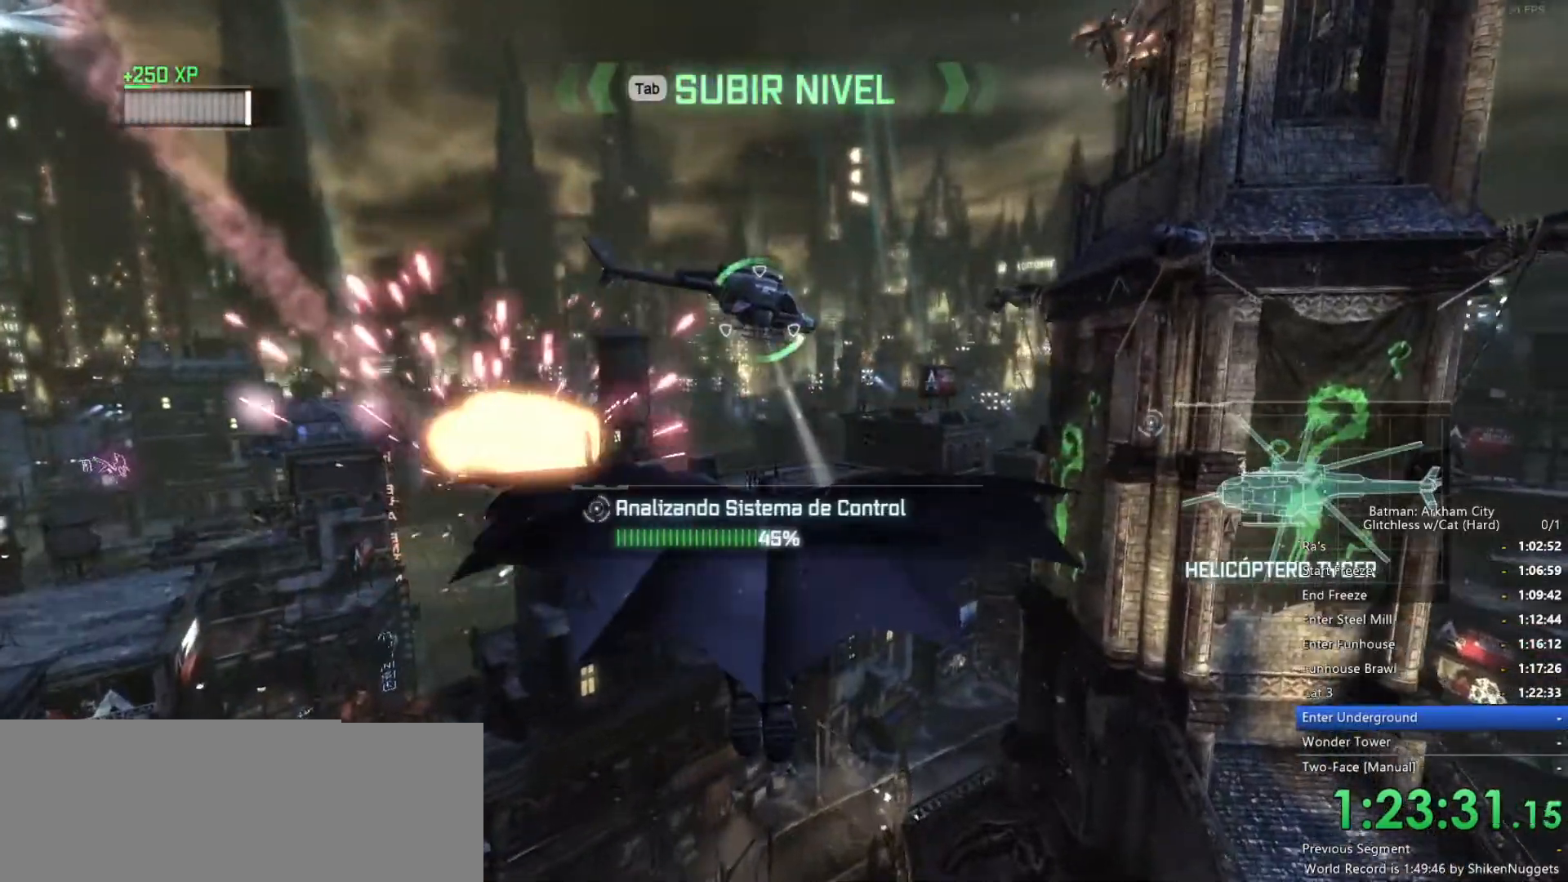
{"keys": ["space", "w", "x"], "mouse": [], "events": []}
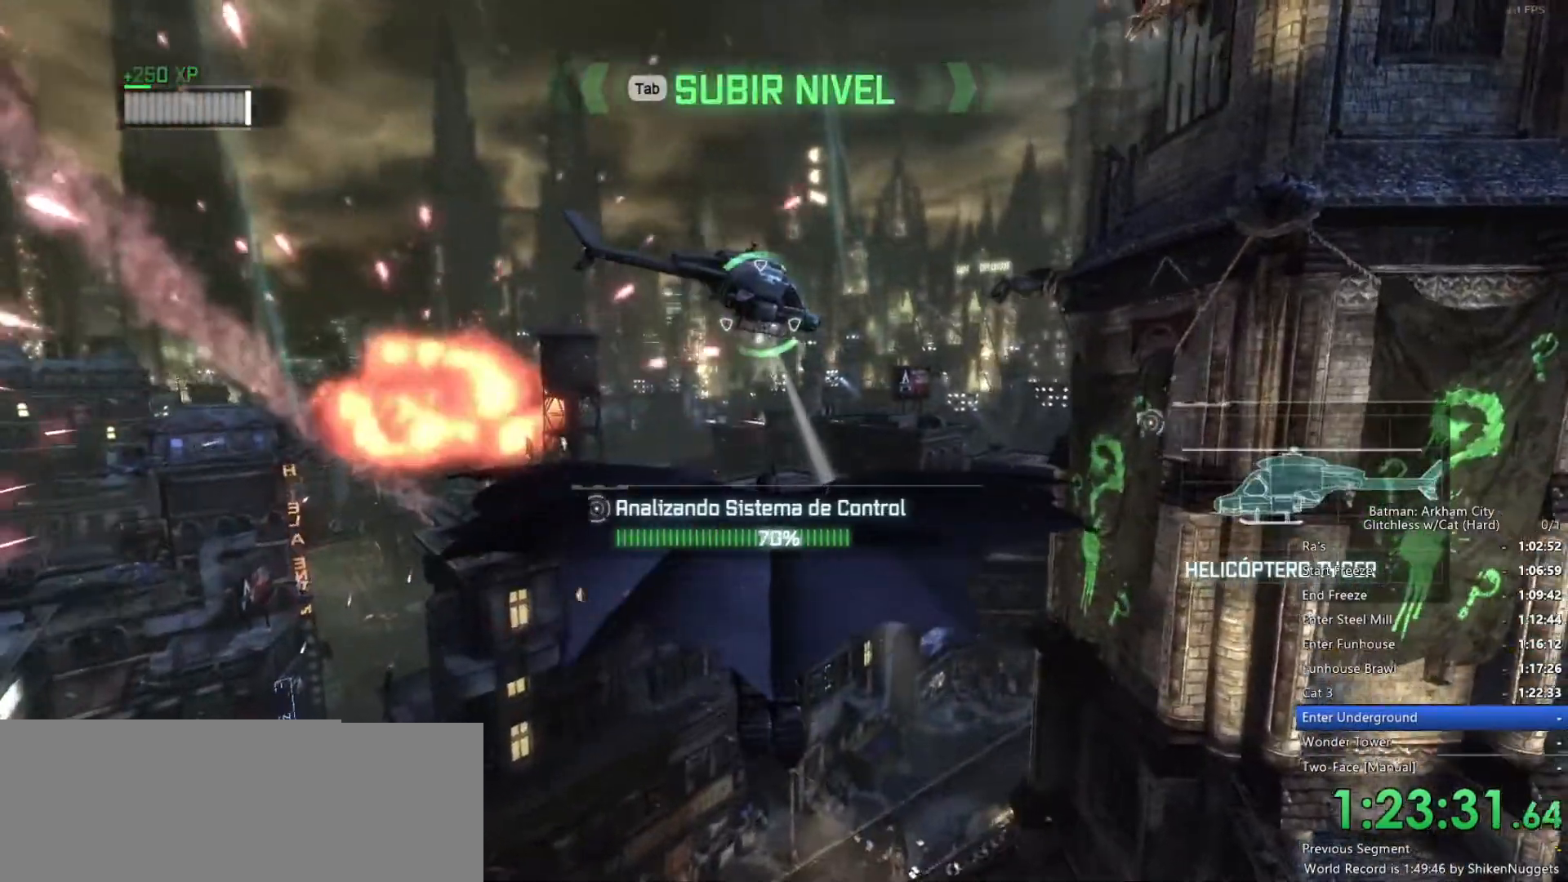
{"keys": ["space", "w", "x"], "mouse": [], "events": []}
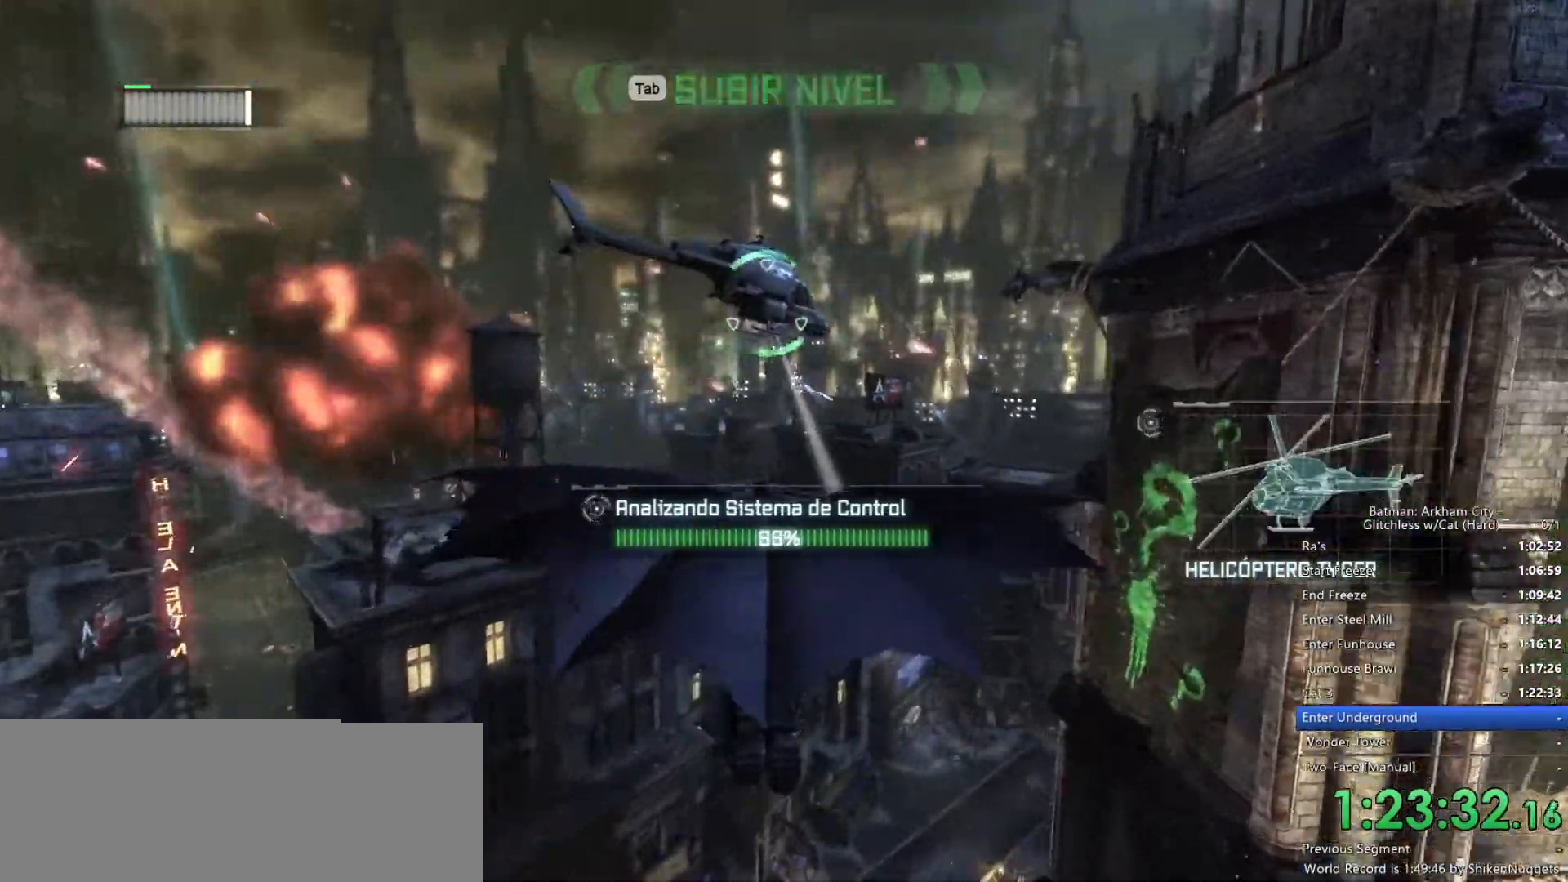
{"keys": ["space", "w", "x"], "mouse": [], "events": []}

---+---

Aim of the task - Write every line above out again exactly; pictures do not belong in the copy.

Response area -
{"keys": ["space", "w", "x"], "mouse": [], "events": []}
{"keys": ["space", "w", "x"], "mouse": [], "events": []}
{"keys": ["space", "w", "x"], "mouse": [], "events": []}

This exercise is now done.